Xpeng shares were down after the company reported earnings that missed expectations and forecast a plunge in car sales.
Xpeng’s revenue in the first quarter plunged 50% year-on-year to 4.03 billion Chinese yuan ($571.6 million).
Xpeng has been hurt by a tough macroeconomic situation in China as well as rising competition from Tesla, BYD and electric car startups.
Chinese Tesla rival shares dive 11% after it forecasts a plunge in car deliveries
Shares of Chinese electric vehicle firm Xpeng dropped on Wednesday after the company reported earnings that missed expectations and forecast a plunge in car sales.
Here’s how the company did versus Refinitiv consensus estimates for the first quarter:
Revenue: 4.03 billion Chinese yuan ($571.6 million) versus 5.19 billion yuan expected.
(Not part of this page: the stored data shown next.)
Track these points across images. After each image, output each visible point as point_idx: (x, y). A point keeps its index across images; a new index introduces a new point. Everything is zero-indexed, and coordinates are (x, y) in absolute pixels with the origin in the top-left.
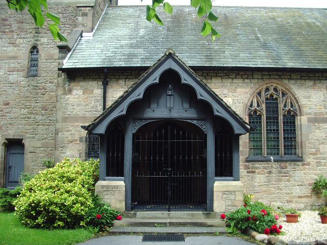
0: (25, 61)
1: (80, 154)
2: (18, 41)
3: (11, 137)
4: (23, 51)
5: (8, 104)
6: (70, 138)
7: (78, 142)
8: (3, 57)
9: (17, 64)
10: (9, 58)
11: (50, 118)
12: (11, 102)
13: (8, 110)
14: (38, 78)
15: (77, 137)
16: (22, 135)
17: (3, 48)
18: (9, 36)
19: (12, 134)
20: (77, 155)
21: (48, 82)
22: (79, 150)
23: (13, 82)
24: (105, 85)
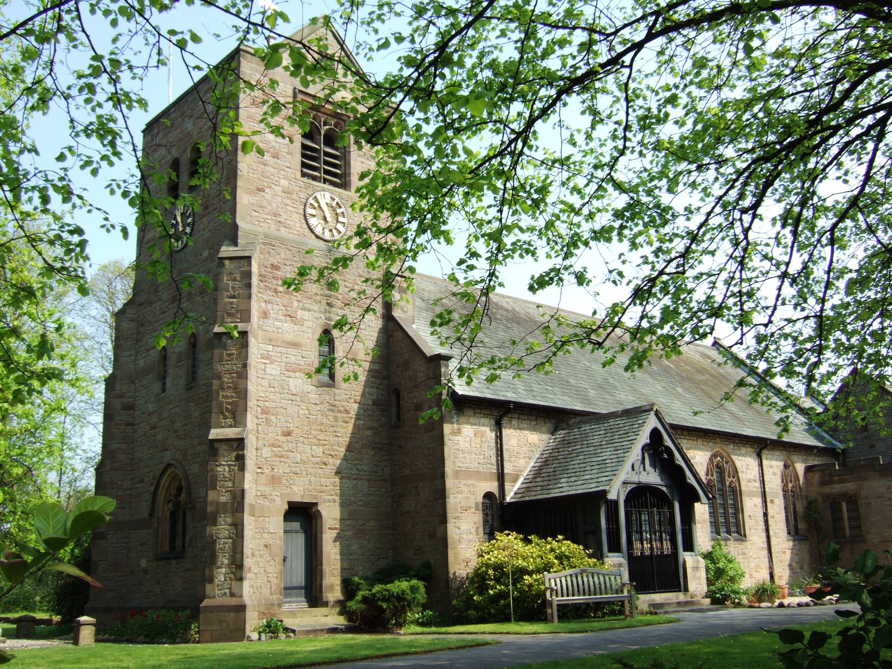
0: (312, 355)
1: (477, 528)
2: (300, 314)
3: (298, 499)
4: (310, 335)
5: (289, 434)
6: (463, 504)
7: (473, 510)
8: (276, 341)
9: (300, 358)
10: (287, 343)
11: (359, 467)
12: (296, 431)
13: (290, 445)
14: (337, 391)
15: (472, 503)
16: (316, 497)
17: (276, 323)
18: (285, 301)
19: (299, 495)
20: (473, 530)
21: (352, 400)
22: (475, 523)
23: (294, 391)
24: (498, 427)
That represents a 50% year-on-year plunge.
Net loss: 2.34 billion billion yuan versus 1.9 billion expected. That was wider than the 1.7 billion yuan loss reported in the same quarter in 2022.
Xpeng forecast deliveries of its vehicles to be between 21,000 and 22,000 in the second quarter, representing a year-over-year decrease of between 36.1% to 39.0%.
Xpeng has been hurt by a number of factors in its home market of China. The country abruptly scrapped its strict Covid-19 control measures in December. However, China’s economic recovery has been uneven with mixed data. That has weighed on consumer spending.
Tesla has been cutting prices in China to spur demand which has also weighed on Xpeng’s competitiveness.
Xpeng is gearing up to launch its new sports utility vehicle this year called the G6 in a bid to revive sales and its brand image.